→ **PROBLEM 1**
Answer these questions from the worked matrix solution:
(a) What order does it give for A?
(b) What equation is labeled (1)?
(c) What value does it reach for c?
→ **PROBLEM 2**
Write out the stretch of the worked matrix solution from "Order of A = 2" through "C is 2 × 2.", word for word.

→ **EXTRACT PROVIDED**

-=-=-

Let A = $\begin{bmatrix} 3 & 2 \ -1 & 1 \end{bmatrix}$ and B = $\begin{bmatrix} 14 & 3\ 2 & 4 \end{bmatrix}$. Find a matrix C such that AC = B.

A = $\begin{bmatrix} 3 & 2 \ -1 & 1 \end{bmatrix}$ and B = $\begin{bmatrix} 14 & 3\ 2 & 4 \end{bmatrix}$

Given,

AC = B

Order of A = 2 × 2

Order of AC = Order of B = 2 × 2

Since AC exists, we have:

Number of rows of C = Number of columns in A = 2

Number of columns of C = Number of columns in B = 2

Order of C is 2 × 2.

Let C = $\begin{bmatrix} a & b\ c & d \end{bmatrix}$

AC = B

$\Rightarrow \begin{bmatrix} 3 & 2 \ -1 & 1 \end{bmatrix} \times \begin{bmatrix} a & b\ c & d \end{bmatrix} = \begin{bmatrix} 14 & 3\ 2 & 4 \end{bmatrix} \\[1em] \Rightarrow \begin{bmatrix} 3a + 2c & 3b + 2d \ -a + c & -b + d \end{bmatrix} = \begin{bmatrix} 14 & 3\ 2 & 4 \end{bmatrix}.$

Solving for a and c:

∴ -a + c = 2

⇒ c = a + 2 …(1)

∴ 3a + 2c = 14 ……(2)

Substituting value of c from equation(1) in (2), we get :

⇒ 3a + 2(a + 2) = 14

⇒ 3a + 2a + 4 = 14

⇒ 5a = 14 - 4

⇒ 5a = 10

⇒ a = $\dfrac{10}{5}$

⇒ a = 2.

Substituting value of a in equation (1), we get :

⇒ c = 2 + 2

⇒ c = 4.

-=-=-

→ **SUPPLIED MATERIAL**

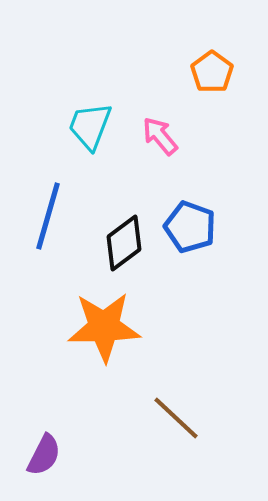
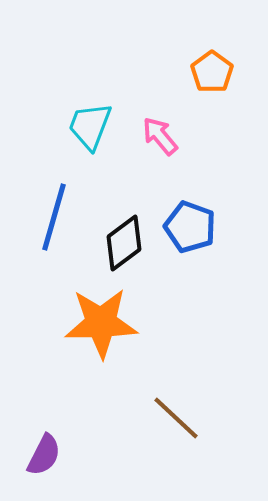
blue line: moved 6 px right, 1 px down
orange star: moved 3 px left, 4 px up
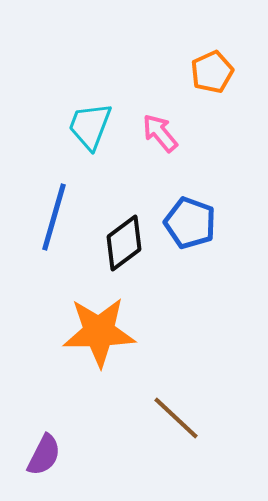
orange pentagon: rotated 12 degrees clockwise
pink arrow: moved 3 px up
blue pentagon: moved 4 px up
orange star: moved 2 px left, 9 px down
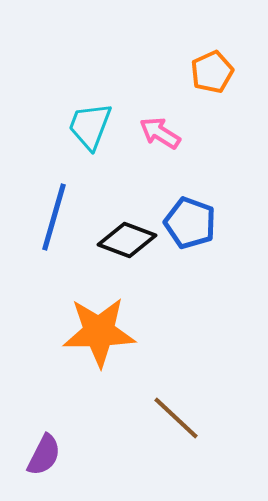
pink arrow: rotated 18 degrees counterclockwise
black diamond: moved 3 px right, 3 px up; rotated 58 degrees clockwise
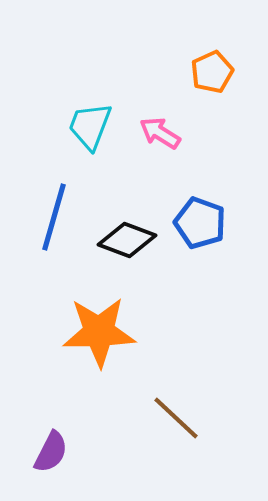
blue pentagon: moved 10 px right
purple semicircle: moved 7 px right, 3 px up
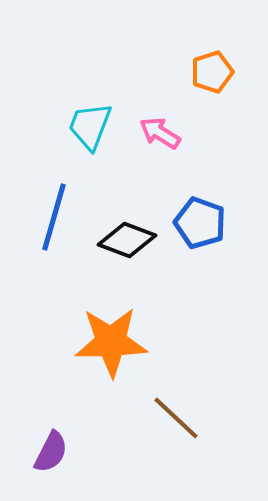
orange pentagon: rotated 6 degrees clockwise
orange star: moved 12 px right, 10 px down
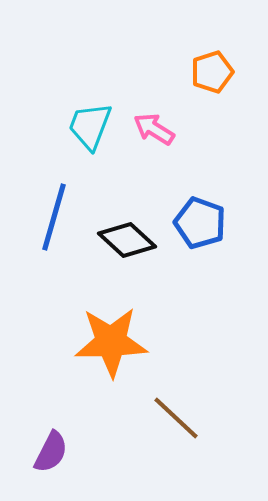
pink arrow: moved 6 px left, 4 px up
black diamond: rotated 22 degrees clockwise
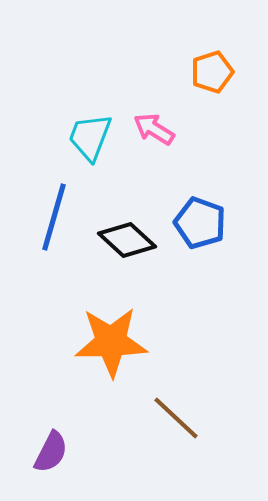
cyan trapezoid: moved 11 px down
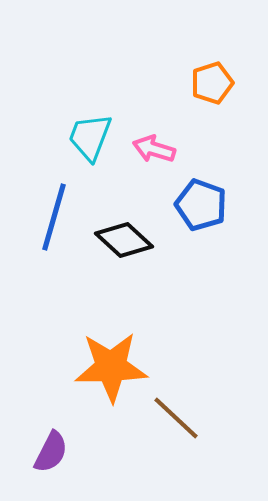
orange pentagon: moved 11 px down
pink arrow: moved 20 px down; rotated 15 degrees counterclockwise
blue pentagon: moved 1 px right, 18 px up
black diamond: moved 3 px left
orange star: moved 25 px down
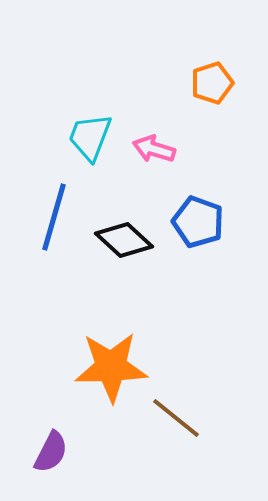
blue pentagon: moved 3 px left, 17 px down
brown line: rotated 4 degrees counterclockwise
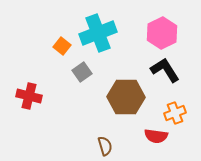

-=-=-

→ **SOLUTION 1**
(a) 2 × 2
(b) c = a + 2
(c) 4

→ **SOLUTION 2**
Order of A = 2 × 2

Order of AC = Order of B = 2 × 2

Since AC exists, we have:

Number of rows of C = Number of columns in A = 2

Number of columns of C = Number of columns in B = 2

Order of C is 2 × 2.